Japanese Eggplant Fans With Black Bean Sauce
Total Time: 50 mins
Preparation Time: 20 mins
Cook Time: 30 mins
Ingredients
- Servings: 4
- 2 tablespoons oil
- 1 tablespoon fermented black beans, rinsed
- 1/2 teaspoon chopped garlic
- 2 teaspoons julienne fresh ginger
- 2 tablespoons dry sherry
- 1/4 cup chopped clams with juice
- 1 1/2 cups chicken stock
- 2 tablespoons oyster sauce
- 1/4 teaspoon salt
- 1/8 teaspoon pepper
- caramel coloring
- cornstarch roux
- 1 teaspoon sesame oil
- 4 japanese eggplants
- 4 eggs, beaten
- 2 cups flour
- 2 cups panko breadcrumbs
- oil
- shredded green onion, strips
- tomato, cubes
Recipe
- 1 heat oil in wok. toast black beans, crushing into oil, until aromatic. (do not burn.) add garlic and ginger and stir-fry 15 seconds. deglaze with sherry. add clams, stock, oyster sauce, salt and pepper. add just enough caramel coloring to achieve a rich brown color. bring to a boil, thicken with cornstarch. add sesame oil, and adjust seasoning.
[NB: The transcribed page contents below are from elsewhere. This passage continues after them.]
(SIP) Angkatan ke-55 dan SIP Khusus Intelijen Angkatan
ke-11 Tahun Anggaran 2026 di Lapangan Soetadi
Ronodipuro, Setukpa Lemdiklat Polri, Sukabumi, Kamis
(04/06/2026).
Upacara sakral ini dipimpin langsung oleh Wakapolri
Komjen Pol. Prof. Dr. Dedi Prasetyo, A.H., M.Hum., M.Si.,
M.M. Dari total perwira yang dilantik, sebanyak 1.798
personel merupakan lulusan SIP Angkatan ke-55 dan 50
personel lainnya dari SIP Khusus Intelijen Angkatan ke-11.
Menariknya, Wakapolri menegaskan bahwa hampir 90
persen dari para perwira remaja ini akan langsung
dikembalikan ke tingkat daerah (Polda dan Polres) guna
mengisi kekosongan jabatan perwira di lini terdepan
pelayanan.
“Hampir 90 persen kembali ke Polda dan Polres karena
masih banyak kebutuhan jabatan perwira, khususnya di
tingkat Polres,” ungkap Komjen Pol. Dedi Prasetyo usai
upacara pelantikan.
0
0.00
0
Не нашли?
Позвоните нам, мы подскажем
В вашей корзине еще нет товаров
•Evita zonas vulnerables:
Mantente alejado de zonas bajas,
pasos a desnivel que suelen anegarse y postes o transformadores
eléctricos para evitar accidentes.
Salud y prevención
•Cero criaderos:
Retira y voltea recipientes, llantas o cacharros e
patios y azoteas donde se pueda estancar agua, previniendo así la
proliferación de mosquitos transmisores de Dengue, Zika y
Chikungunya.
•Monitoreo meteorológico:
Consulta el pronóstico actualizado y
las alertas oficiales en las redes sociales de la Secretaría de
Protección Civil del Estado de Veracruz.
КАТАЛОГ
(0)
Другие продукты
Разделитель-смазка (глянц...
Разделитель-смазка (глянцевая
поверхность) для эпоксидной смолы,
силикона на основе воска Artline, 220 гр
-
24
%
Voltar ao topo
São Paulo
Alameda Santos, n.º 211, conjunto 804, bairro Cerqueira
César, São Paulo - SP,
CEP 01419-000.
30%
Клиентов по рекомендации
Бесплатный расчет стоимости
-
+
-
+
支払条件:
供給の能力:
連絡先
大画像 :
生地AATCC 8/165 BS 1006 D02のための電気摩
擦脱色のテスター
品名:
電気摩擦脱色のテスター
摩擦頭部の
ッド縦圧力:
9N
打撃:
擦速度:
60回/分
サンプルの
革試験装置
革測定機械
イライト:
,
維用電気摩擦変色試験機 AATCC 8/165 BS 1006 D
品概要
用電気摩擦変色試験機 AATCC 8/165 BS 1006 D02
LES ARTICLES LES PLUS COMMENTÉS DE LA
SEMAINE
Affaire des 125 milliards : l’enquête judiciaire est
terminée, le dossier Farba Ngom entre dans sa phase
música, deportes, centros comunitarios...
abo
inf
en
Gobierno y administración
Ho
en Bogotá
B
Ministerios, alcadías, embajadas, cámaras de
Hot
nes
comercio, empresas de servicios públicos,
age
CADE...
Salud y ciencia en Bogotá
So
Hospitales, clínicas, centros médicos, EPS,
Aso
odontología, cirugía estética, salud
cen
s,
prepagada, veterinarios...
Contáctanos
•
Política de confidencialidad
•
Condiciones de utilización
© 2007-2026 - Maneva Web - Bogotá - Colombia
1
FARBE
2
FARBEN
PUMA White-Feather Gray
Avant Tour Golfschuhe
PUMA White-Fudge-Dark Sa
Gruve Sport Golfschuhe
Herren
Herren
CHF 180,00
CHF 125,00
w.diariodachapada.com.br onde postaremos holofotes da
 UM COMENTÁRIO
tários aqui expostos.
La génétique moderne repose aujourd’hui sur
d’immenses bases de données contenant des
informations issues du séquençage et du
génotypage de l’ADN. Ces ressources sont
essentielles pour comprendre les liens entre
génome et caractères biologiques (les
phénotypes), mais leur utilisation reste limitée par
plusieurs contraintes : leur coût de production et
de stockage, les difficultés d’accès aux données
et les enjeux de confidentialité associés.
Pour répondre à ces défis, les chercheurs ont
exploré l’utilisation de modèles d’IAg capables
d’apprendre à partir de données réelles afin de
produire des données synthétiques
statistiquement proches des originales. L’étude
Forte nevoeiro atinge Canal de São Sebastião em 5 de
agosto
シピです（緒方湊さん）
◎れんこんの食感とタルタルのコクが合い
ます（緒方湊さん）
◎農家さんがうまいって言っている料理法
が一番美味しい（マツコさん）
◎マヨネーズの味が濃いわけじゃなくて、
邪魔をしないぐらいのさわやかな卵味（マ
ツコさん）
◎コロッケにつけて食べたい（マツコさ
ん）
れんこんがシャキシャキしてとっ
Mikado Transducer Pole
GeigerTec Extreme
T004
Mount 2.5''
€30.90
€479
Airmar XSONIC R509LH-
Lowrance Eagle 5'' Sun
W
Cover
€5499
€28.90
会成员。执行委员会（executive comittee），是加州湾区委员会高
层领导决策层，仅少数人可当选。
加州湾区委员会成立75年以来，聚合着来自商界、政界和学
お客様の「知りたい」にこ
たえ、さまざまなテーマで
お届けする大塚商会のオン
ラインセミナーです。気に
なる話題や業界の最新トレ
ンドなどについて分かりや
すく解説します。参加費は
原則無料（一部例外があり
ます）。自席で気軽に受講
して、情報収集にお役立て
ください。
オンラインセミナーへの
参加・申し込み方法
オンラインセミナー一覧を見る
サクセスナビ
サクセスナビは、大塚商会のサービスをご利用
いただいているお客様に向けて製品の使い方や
- 2 with a shape knife cut down the length of the eggplant to form a fan. flat out eggplant into a fan and dip into the egg, flour, egg and panko. place onto a tray until needed.
- 3 deep fry in 375 degree to a golden brown. place onto paper towel.
- 4 plate the eggplant fans and serve with the black bean sauce top with shredded green onion strips and tomatoes.